Kenny Lau (Oct 30 2025 at 13:41):

i'm saying you shouldn't use it as a variable name in any case, not just in the case where the compiler complains

Siddhartha Gadgil (Oct 30 2025 at 13:43):

I know what you are saying. But in mathematics we use it all the time, and a lot of work has been done in Lean so that we can write things the same way as we do in human mathematics.

Kenny Lau (Oct 30 2025 at 13:52):

but you don't need to open Nat all the time

Siddhartha Gadgil (Oct 30 2025 at 13:55):

Siddhartha Gadgil said:

Because I want "open scoped Nat" as default and when autoformalizing sources humans often use φ as notation for functions.

@Kenny Lau This is getting ridiculous. I asked for an explanation from someone. I am not learning anything.

Kenny Lau (Oct 30 2025 at 13:59):

I apologise, I'll let someone else address your concerns

Eric Wieser (Oct 30 2025 at 20:59):

Siddhartha Gadgil said:

Because I want "open scoped Nat" as default

Is this because you want factorial notation? If so, it sounds like the problem is that we have too many notations in the same namespaces?

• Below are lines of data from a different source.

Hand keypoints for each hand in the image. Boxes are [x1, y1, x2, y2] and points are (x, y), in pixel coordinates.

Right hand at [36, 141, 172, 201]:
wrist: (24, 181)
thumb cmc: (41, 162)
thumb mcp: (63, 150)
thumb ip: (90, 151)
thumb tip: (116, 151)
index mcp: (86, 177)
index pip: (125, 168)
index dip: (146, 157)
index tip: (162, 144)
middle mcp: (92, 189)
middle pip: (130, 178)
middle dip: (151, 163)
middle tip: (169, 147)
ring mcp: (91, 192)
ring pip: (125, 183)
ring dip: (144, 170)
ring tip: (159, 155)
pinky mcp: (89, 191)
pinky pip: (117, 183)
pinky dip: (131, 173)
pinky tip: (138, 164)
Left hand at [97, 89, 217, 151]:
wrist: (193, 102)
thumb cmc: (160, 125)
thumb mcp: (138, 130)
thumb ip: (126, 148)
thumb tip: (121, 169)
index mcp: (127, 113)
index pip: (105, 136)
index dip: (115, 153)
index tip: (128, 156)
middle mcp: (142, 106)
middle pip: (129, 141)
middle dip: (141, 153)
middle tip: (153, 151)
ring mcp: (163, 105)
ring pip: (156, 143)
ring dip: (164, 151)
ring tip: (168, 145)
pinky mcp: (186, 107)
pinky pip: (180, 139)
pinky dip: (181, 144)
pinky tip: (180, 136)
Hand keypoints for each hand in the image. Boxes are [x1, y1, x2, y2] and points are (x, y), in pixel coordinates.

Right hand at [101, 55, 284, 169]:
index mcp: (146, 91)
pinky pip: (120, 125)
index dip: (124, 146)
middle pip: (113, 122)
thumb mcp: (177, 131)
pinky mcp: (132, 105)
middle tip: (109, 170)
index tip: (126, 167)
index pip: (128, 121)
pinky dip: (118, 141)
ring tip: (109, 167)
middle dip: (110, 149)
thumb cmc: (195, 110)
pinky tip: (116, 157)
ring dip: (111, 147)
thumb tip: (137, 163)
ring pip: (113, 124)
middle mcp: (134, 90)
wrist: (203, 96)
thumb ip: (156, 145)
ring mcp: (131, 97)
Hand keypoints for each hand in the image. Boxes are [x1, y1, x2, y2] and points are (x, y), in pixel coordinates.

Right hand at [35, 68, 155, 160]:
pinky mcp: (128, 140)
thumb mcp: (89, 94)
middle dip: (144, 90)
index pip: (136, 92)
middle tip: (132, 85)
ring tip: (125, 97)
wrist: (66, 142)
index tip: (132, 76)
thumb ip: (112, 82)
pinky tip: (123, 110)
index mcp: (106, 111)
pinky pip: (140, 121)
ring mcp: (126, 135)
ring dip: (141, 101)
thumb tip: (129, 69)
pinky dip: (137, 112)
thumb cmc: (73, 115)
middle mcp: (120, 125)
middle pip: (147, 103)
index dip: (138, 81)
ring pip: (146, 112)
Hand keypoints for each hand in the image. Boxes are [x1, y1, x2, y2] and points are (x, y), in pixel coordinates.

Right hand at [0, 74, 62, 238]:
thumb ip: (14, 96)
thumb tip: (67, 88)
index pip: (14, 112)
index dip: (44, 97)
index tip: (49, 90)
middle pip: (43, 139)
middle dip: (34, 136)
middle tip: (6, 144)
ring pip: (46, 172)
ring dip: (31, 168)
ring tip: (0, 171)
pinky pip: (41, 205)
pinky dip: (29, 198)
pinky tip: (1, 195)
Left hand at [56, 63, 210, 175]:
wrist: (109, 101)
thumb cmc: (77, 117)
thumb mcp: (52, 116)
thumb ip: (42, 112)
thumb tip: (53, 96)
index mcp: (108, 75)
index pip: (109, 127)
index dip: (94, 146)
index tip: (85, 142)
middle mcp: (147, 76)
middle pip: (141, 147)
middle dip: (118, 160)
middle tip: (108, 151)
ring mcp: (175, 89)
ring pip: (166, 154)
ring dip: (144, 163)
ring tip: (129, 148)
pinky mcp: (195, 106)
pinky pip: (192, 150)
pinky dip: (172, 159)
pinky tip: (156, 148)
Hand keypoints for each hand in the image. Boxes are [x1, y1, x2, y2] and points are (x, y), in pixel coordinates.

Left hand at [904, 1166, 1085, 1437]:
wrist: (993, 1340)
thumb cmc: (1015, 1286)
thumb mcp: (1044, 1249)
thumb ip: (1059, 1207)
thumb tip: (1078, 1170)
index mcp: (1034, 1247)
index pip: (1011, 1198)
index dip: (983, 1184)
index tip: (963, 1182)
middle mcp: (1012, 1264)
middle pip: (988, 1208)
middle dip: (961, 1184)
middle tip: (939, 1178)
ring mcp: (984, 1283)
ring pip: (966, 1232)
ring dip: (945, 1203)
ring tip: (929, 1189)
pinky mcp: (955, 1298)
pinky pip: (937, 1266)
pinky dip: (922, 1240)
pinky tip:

Eric Wieser (Oct 30 2025 at 21:00):

Yury G. Kudryashov said:

Another pain point is that we can't conveniently use notation for Real.pi if we also open Nat because of the notation for the prime counting function.

I thought we moved the prime counting function to a different scope namespace? src#Nat.primeCounting says it's in open scoped Nat.Prime as of #15519

Eric Wieser (Oct 30 2025 at 21:04):

As you can probably guess, this was also motivated by some AI workflow, though as usual this can be translated into an issue that a human learning Lean would also be tripped up by

Siddhartha Gadgil (Oct 30 2025 at 21:11):

Eric Wieser said:

Siddhartha Gadgil said:

Because I want "open scoped Nat" as default

Is this because you want factorial notation? If so, it sounds like the problem is that we have too many notations in the same namespaces?

Yes, it is for the factorial notation. I agree that using refined scopes is the best solution.

Yury G. Kudryashov (Oct 31 2025 at 02:20):

Eric Wieser said:

Yury G. Kudryashov said:

Another pain point is that we can't conveniently use notation for Real.pi if we also open Nat because of the notation for the prime counting function.

I thought we moved the prime counting function to a different scope namespace? src#Nat.primeCounting says it's in open scoped Nat.Prime as of #15519

:face_palm: I remember that I had this issue, then I didn't need this for a long time, and now I forgot to check if it's still an issue.